Records for this exercise:
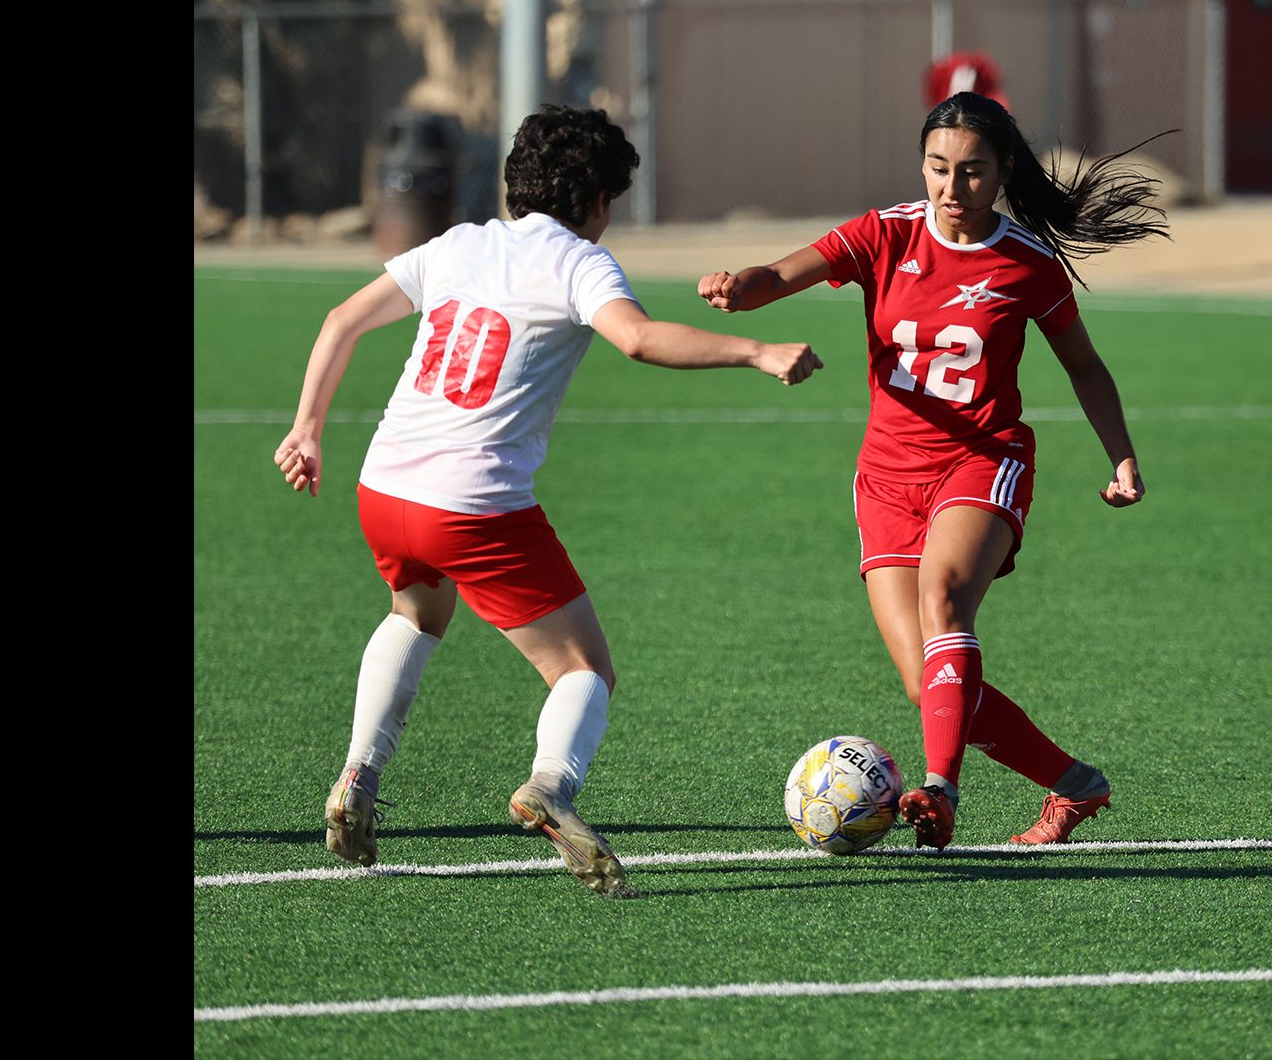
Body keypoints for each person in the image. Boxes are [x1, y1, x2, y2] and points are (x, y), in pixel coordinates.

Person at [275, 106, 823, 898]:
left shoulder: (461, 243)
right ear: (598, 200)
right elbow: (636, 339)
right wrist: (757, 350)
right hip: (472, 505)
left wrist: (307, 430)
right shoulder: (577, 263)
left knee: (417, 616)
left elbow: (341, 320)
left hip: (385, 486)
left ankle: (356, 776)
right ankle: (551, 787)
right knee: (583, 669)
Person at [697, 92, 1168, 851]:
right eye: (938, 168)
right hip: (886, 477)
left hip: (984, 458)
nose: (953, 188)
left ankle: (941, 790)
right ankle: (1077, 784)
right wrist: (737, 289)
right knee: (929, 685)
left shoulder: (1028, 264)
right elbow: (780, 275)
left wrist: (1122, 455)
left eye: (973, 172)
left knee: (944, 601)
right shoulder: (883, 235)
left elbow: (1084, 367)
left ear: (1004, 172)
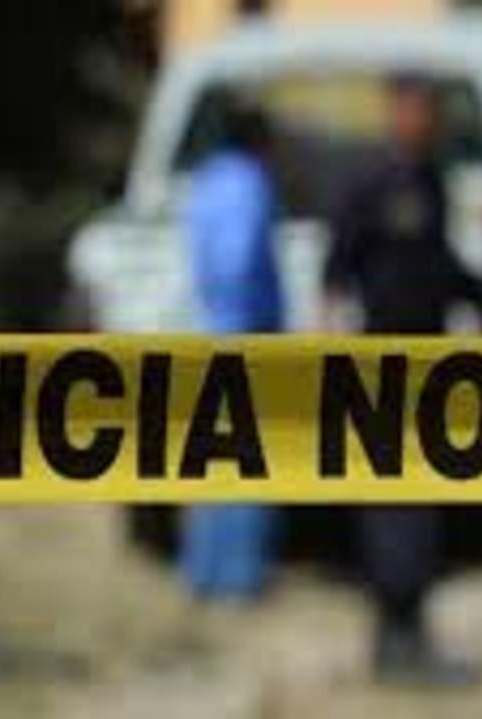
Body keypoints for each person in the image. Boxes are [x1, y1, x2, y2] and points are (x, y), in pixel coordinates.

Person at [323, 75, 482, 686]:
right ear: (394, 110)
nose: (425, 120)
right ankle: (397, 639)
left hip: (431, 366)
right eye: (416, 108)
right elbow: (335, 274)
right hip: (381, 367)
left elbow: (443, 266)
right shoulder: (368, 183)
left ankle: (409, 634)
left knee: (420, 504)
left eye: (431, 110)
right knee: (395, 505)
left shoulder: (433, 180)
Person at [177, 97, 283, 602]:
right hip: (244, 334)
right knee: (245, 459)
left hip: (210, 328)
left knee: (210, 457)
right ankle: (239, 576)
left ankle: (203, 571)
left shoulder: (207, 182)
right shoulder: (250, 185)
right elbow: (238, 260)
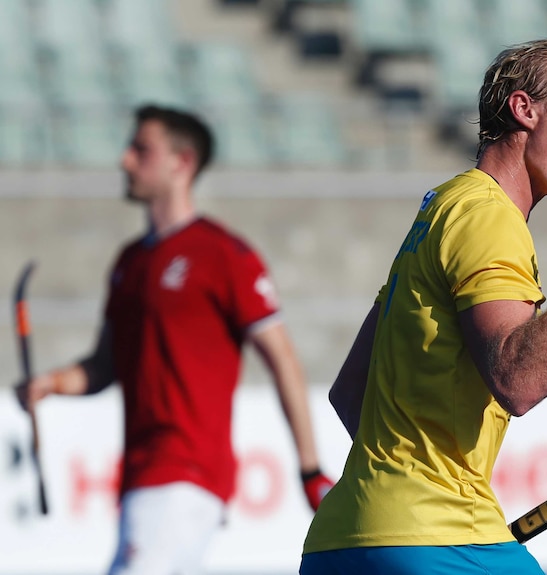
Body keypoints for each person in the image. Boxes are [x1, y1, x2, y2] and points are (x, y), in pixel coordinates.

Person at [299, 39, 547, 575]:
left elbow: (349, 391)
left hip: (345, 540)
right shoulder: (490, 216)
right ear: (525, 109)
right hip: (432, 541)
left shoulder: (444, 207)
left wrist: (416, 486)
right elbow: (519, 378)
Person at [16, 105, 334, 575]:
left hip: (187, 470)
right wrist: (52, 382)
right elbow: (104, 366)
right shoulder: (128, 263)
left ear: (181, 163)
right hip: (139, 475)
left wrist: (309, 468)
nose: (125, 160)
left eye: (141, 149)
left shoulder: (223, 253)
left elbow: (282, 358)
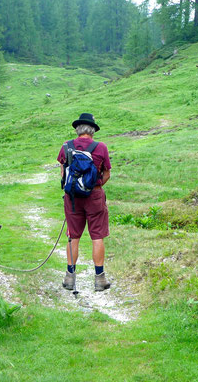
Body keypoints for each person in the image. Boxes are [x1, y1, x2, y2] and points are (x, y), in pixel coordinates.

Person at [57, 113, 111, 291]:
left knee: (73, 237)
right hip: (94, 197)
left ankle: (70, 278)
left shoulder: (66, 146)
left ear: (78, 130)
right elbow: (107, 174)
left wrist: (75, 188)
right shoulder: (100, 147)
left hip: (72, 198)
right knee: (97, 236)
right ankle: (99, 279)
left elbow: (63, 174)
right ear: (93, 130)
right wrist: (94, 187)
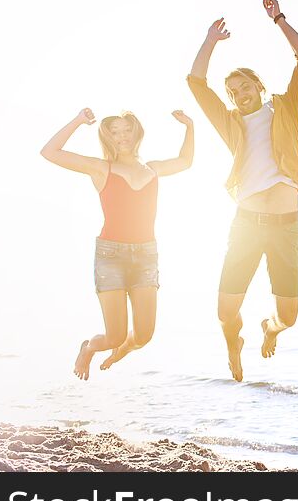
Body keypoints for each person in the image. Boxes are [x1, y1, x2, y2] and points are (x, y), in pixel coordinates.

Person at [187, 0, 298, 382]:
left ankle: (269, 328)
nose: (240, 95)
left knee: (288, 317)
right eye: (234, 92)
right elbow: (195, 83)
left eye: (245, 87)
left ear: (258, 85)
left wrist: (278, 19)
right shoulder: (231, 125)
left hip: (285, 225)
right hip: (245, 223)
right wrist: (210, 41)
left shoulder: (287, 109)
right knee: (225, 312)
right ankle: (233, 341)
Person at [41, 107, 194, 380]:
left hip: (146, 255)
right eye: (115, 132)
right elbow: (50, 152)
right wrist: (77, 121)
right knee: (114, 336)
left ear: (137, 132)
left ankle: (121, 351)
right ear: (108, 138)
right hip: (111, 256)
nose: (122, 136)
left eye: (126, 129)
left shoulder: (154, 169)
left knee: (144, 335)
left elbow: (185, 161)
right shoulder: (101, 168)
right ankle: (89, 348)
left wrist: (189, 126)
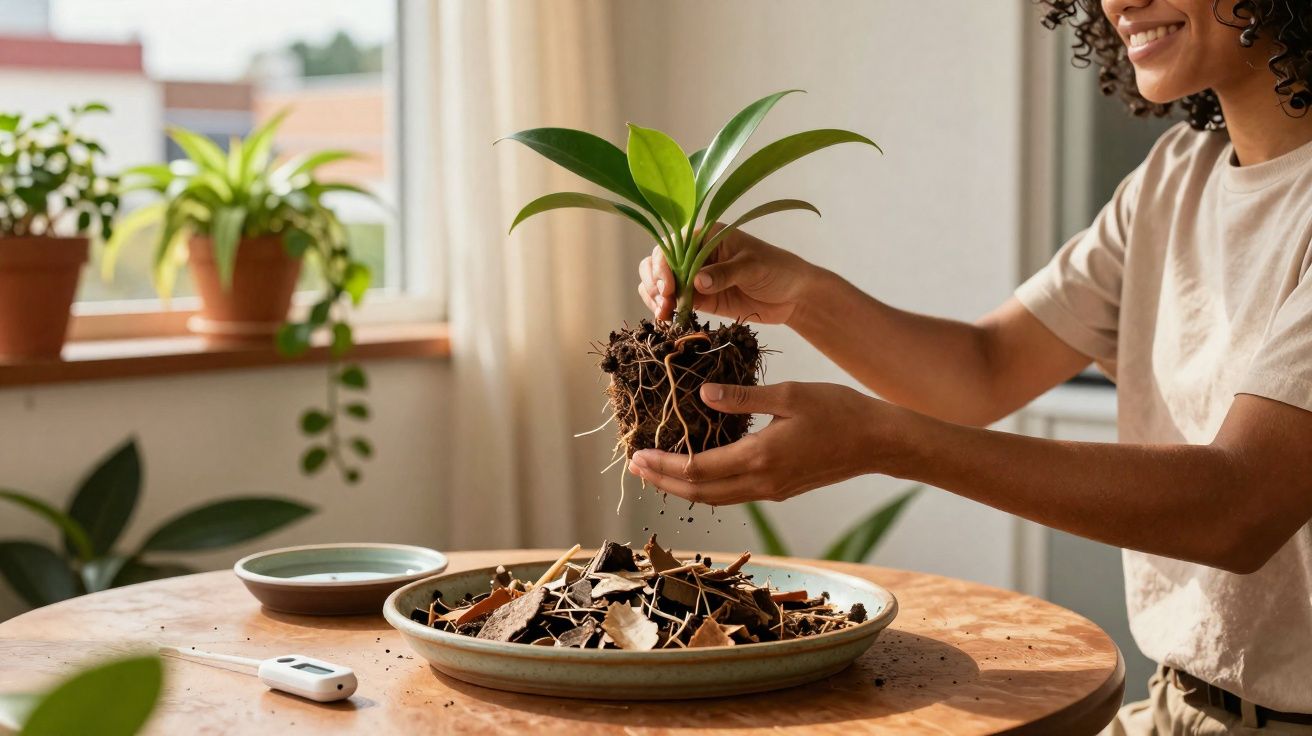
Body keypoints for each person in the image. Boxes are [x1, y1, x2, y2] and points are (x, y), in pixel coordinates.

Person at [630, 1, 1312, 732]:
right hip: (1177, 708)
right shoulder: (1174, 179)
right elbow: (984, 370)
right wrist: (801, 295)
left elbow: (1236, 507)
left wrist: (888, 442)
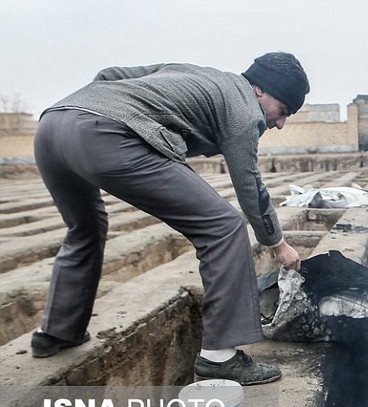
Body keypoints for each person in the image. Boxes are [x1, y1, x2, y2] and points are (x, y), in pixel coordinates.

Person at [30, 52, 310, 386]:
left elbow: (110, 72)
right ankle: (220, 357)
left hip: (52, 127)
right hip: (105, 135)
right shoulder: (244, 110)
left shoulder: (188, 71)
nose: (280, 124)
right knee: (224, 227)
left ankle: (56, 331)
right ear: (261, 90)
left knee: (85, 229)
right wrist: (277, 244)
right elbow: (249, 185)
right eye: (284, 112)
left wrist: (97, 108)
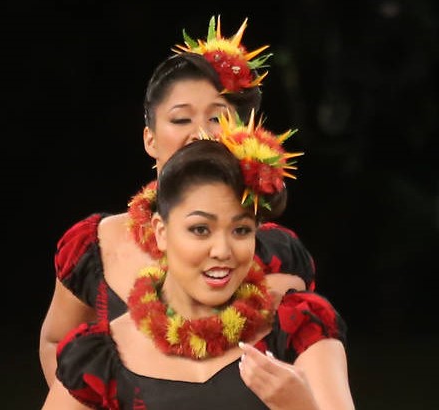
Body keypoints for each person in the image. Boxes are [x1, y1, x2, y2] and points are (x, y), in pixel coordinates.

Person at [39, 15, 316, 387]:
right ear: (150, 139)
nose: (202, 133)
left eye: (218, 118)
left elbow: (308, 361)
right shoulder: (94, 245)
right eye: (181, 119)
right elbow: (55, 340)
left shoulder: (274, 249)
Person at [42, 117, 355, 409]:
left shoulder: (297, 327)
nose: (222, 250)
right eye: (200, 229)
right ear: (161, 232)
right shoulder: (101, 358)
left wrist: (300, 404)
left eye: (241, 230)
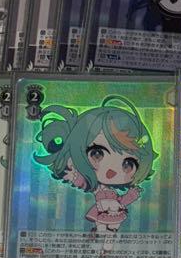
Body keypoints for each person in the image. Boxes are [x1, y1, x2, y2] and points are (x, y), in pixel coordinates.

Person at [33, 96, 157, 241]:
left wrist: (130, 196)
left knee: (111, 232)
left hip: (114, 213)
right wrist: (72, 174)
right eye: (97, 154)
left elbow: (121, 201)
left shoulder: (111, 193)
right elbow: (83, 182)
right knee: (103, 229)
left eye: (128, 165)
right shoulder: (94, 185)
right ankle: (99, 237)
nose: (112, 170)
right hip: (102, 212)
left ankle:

Task details:
Only lines that contain "nose" are needed, so copy each of them from the data.

Task response:
nose: (953, 188)
nose: (425, 120)
nose: (125, 160)
nose: (240, 95)
nose: (122, 136)
nose: (280, 124)
nose: (202, 133)
nose: (222, 250)
nose: (112, 170)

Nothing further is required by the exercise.